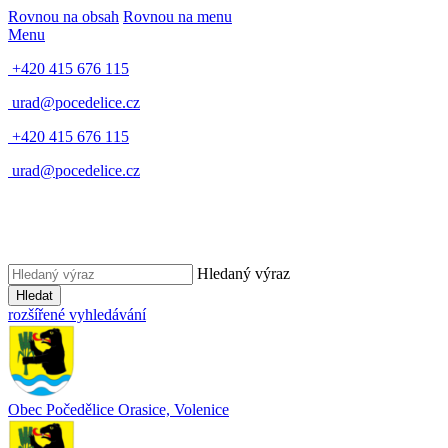
Rovnou na obsah
Rovnou na menu
Menu
+420 415 676 115
urad@pocedelice.cz
+420 415 676 115
urad@pocedelice.cz
Hledaný výraz
Hledat
rozšířené vyhledávání
Obec
Počedělice
Orasice, Volenice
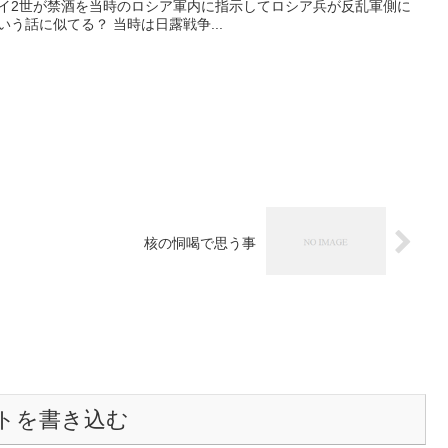
ライ2世が禁酒を当時のロシア軍内に指示してロシア兵が反乱軍側に
う話に似てる？ 当時は日露戦争...
核の恫喝で思う事
トを書き込む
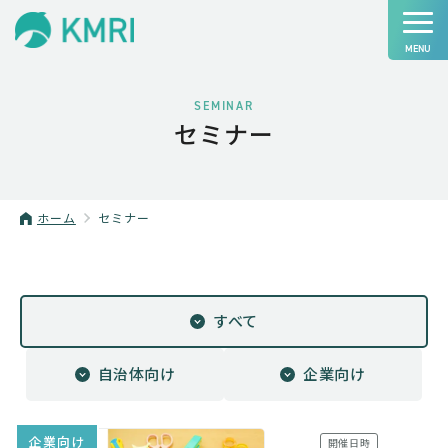
SEMINAR
セミナー
ホーム
セミナー
すべて
自治体向け
企業向け
企業向け
開催日時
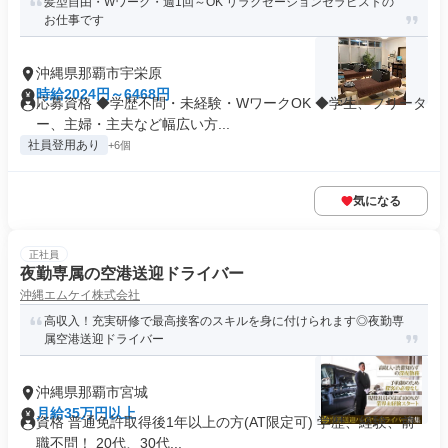
髪型自由・Wワーク・週1回～OK リラクゼーションセラピストの
お仕事です
沖縄県那覇市宇栄原
時給2024円～6468円
応募資格 ◆学歴不問・未経験・WワークOK ◆学生、フリータ
ー、主婦・主夫など幅広い方...
社員登用あり
+6個
気になる
正社員
夜勤専属の空港送迎ドライバー
沖縄エムケイ株式会社
高収入！充実研修で最高接客のスキルを身に付けられます◎夜勤専
属空港送迎ドライバー
沖縄県那覇市宮城
月給35万円以上
資格 普通免許取得後1年以上の方(AT限定可) 学歴、経験、前
職不問！ 20代、30代...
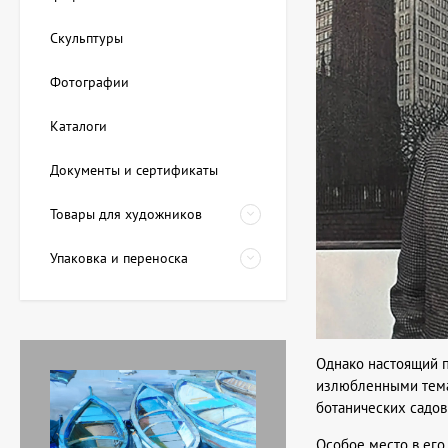
Скульптуры
Фотографии
Каталоги
Документы и сертификаты
Товары для художников
Упаковка и переноска
Однако настоящий п
излюбленными тема
ботанических садов
Особое место в его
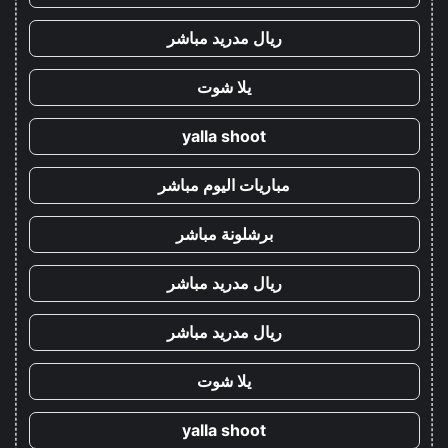
ريال مدريد مباشر
يلا شوت
yalla shoot
مباريات اليوم مباشر
برشلونة مباشر
ريال مدريد مباشر
ريال مدريد مباشر
يلا شوت
yalla shoot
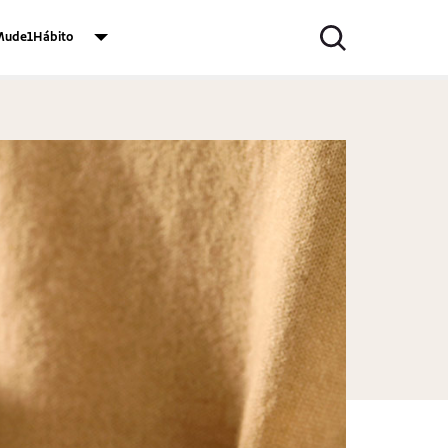
ude1Hábito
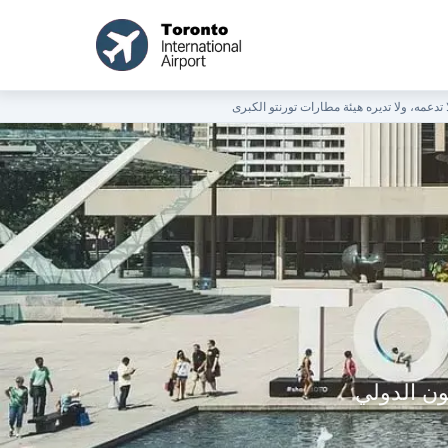
ون الدولي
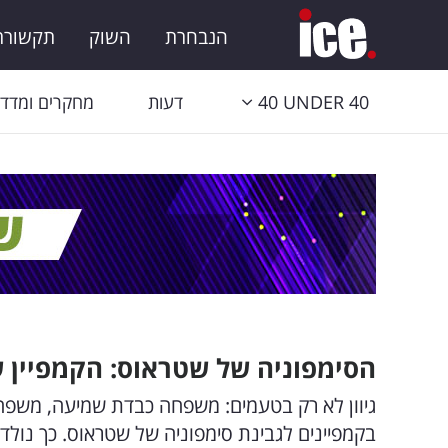
הנבחרת
השוק
תקשורת 
40 UNDER 40
דעות
מחקרים ומדדי
הסימפוניה של שטראוס: הקמפיין ש
גיוון לא רק בטעמים: משפחה כבדת שמיעה, משפחה 
בקמפיינים לגבינת סימפוניה של שטראוס. כך נולד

Exercise directions:
Reproduce the listing verbatim, and keep the pictures out of the copy.

Exercise output:
Rovnou na obsah
Rovnou na menu
Menu
+420 415 676 115
urad@pocedelice.cz
+420 415 676 115
urad@pocedelice.cz
Hledaný výraz
Hledat
rozšířené vyhledávání
Obec
Počedělice
Orasice, Volenice
ライ2世が禁酒を当時のロシア軍内に指示してロシア兵が反乱軍側に
う話に似てる？ 当時は日露戦争...
核の恫喝で思う事
トを書き込む
SEMINAR
セミナー
ホーム
セミナー
すべて
自治体向け
企業向け
企業向け
開催日時
髪型自由・Wワーク・週1回～OK リラクゼーションセラピストの
お仕事です
沖縄県那覇市宇栄原
時給2024円～6468円
応募資格 ◆学歴不問・未経験・WワークOK ◆学生、フリータ
ー、主婦・主夫など幅広い方...
社員登用あり
+6個
気になる
正社員
夜勤専属の空港送迎ドライバー
沖縄エムケイ株式会社
高収入！充実研修で最高接客のスキルを身に付けられます◎夜勤専
属空港送迎ドライバー
沖縄県那覇市宮城
月給35万円以上
資格 普通免許取得後1年以上の方(AT限定可) 学歴、経験、前
職不問！ 20代、30代...
Скульптуры
Фотографии
Каталоги
Документы и сертификаты
Товары для художников
Упаковка и переноска
Однако настоящий п
излюбленными тема
ботанических садов
Особое место в его
ريال مدريد مباشر
يلا شوت
yalla shoot
مباريات اليوم مباشر
برشلونة مباشر
ريال مدريد مباشر
ريال مدريد مباشر
يلا شوت
yalla shoot
ude1Hábito
ون الدولي
הנבחרת
השוק
תקשורת 
40 UNDER 40
דעות
מחקרים ומדדי
הסימפוניה של שטראוס: הקמפיין ש
גיוון לא רק בטעמים: משפחה כבדת שמיעה, משפחה 
בקמפיינים לגבינת סימפוניה של שטראוס. כך נולד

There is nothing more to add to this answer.